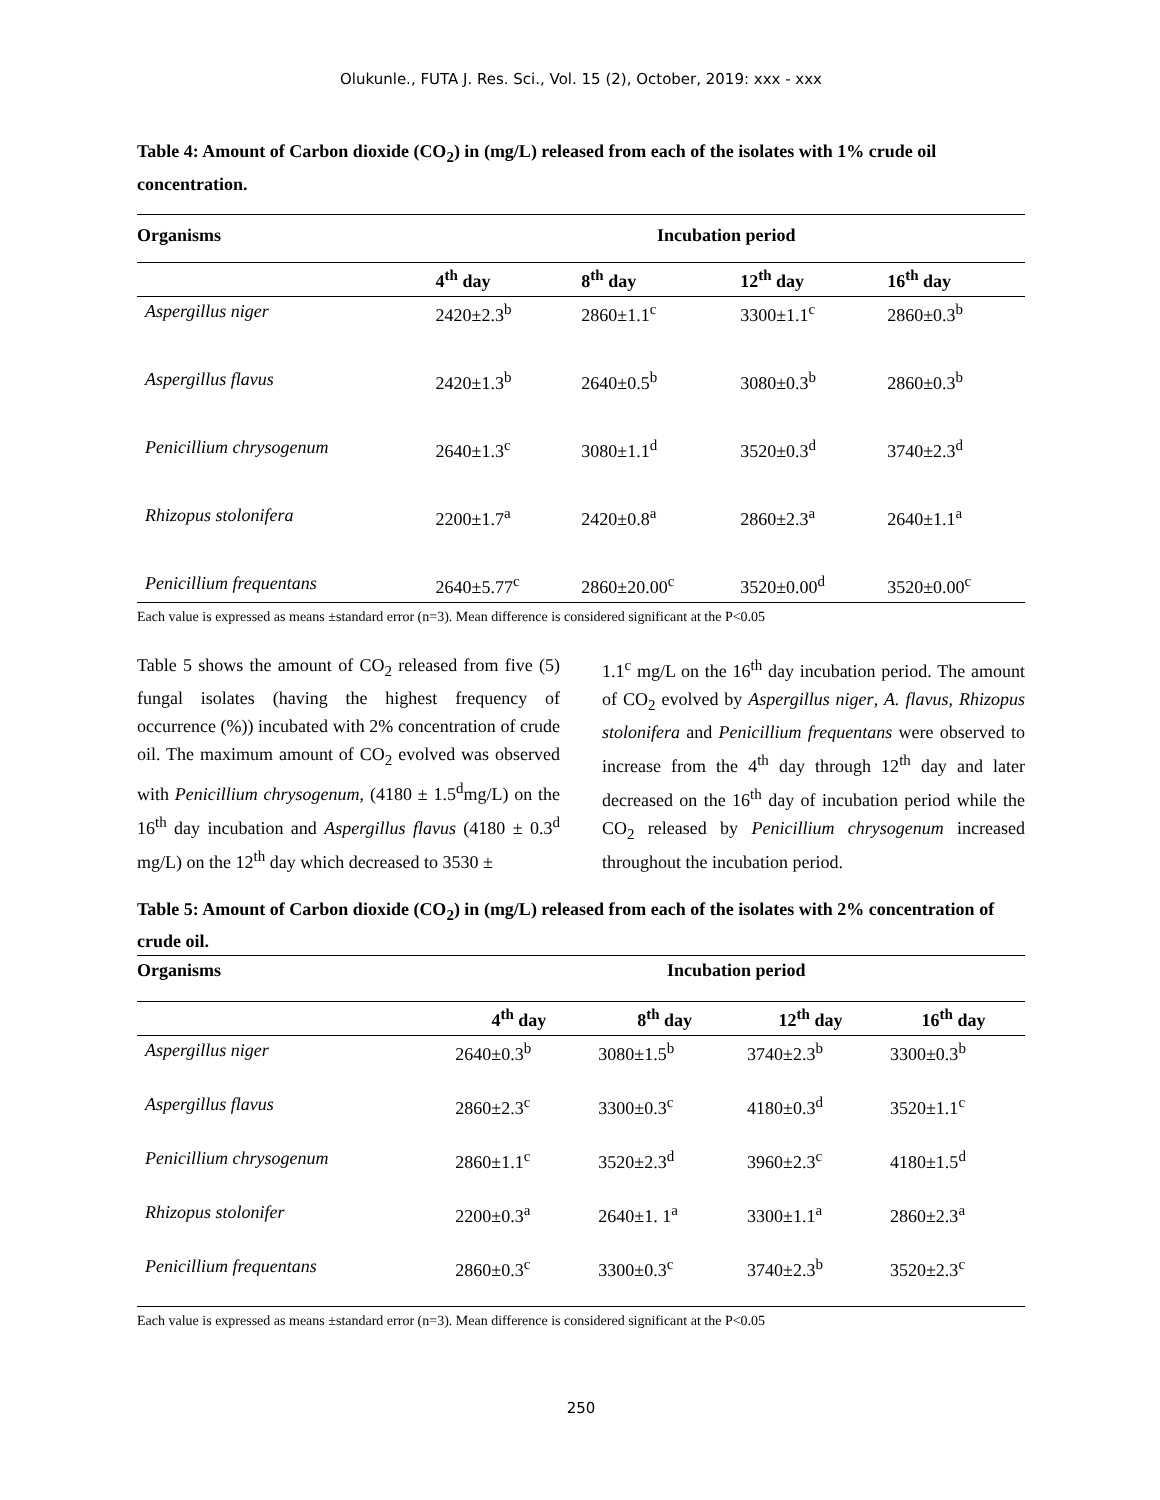Olukunle., FUTA J. Res. Sci., Vol. 15 (2), October, 2019: xxx - xxx
Table 4: Amount of Carbon dioxide (CO<sub>2</sub>) in (mg/L) released from each of the isolates with 1% crude oil concentration.
| Organisms | Incubation period | | | |
| --- | --- | --- | --- | --- |
| | 4<sup>th</sup> day | 8<sup>th</sup> day | 12<sup>th</sup> day | 16<sup>th</sup> day |
| Aspergillus niger | 2420±2.3<sup>b</sup> | 2860±1.1<sup>c</sup> | 3300±1.1<sup>c</sup> | 2860±0.3<sup>b</sup> |
| Aspergillus flavus | 2420±1.3<sup>b</sup> | 2640±0.5<sup>b</sup> | 3080±0.3<sup>b</sup> | 2860±0.3<sup>b</sup> |
| Penicillium chrysogenum | 2640±1.3<sup>c</sup> | 3080±1.1<sup>d</sup> | 3520±0.3<sup>d</sup> | 3740±2.3<sup>d</sup> |
| Rhizopus stolonifera | 2200±1.7<sup>a</sup> | 2420±0.8<sup>a</sup> | 2860±2.3<sup>a</sup> | 2640±1.1<sup>a</sup> |
| Penicillium frequentans | 2640±5.77<sup>c</sup> | 2860±20.00<sup>c</sup> | 3520±0.00<sup>d</sup> | 3520±0.00<sup>c</sup> |
Each value is expressed as means ±standard error (n=3). Mean difference is considered significant at the P<0.05
Table 5 shows the amount of CO<sub>2</sub> released from five (5) fungal isolates (having the highest frequency of occurrence (%)) incubated with 2% concentration of crude oil. The maximum amount of CO<sub>2</sub> evolved was observed with Penicillium chrysogenum, (4180 ± 1.5<sup>d</sup>mg/L) on the 16<sup>th</sup> day incubation and Aspergillus flavus (4180 ± 0.3<sup>d</sup> mg/L) on the 12<sup>th</sup> day which decreased to 3530 ±
1.1<sup>c</sup> mg/L on the 16<sup>th</sup> day incubation period. The amount of CO<sub>2</sub> evolved by Aspergillus niger, A. flavus, Rhizopus stolonifera and Penicillium frequentans were observed to increase from the 4<sup>th</sup> day through 12<sup>th</sup> day and later decreased on the 16<sup>th</sup> day of incubation period while the CO<sub>2</sub> released by Penicillium chrysogenum increased throughout the incubation period.
Table 5: Amount of Carbon dioxide (CO<sub>2</sub>) in (mg/L) released from each of the isolates with 2% concentration of crude oil.
| Organisms | Incubation period | | | |
| --- | --- | --- | --- | --- |
| | 4<sup>th</sup> day | 8<sup>th</sup> day | 12<sup>th</sup> day | 16<sup>th</sup> day |
| Aspergillus niger | 2640±0.3<sup>b</sup> | 3080±1.5<sup>b</sup> | 3740±2.3<sup>b</sup> | 3300±0.3<sup>b</sup> |
| Aspergillus flavus | 2860±2.3<sup>c</sup> | 3300±0.3<sup>c</sup> | 4180±0.3<sup>d</sup> | 3520±1.1<sup>c</sup> |
| Penicillium chrysogenum | 2860±1.1<sup>c</sup> | 3520±2.3<sup>d</sup> | 3960±2.3<sup>c</sup> | 4180±1.5<sup>d</sup> |
| Rhizopus stolonifer | 2200±0.3<sup>a</sup> | 2640±1. 1<sup>a</sup> | 3300±1.1<sup>a</sup> | 2860±2.3<sup>a</sup> |
| Penicillium frequentans | 2860±0.3<sup>c</sup> | 3300±0.3<sup>c</sup> | 3740±2.3<sup>b</sup> | 3520±2.3<sup>c</sup> |
Each value is expressed as means ±standard error (n=3). Mean difference is considered significant at the P<0.05
250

===

- Required action: The string "concentration": state how many lines above contain it, giving nothing but the number.

- Solution for this task: 3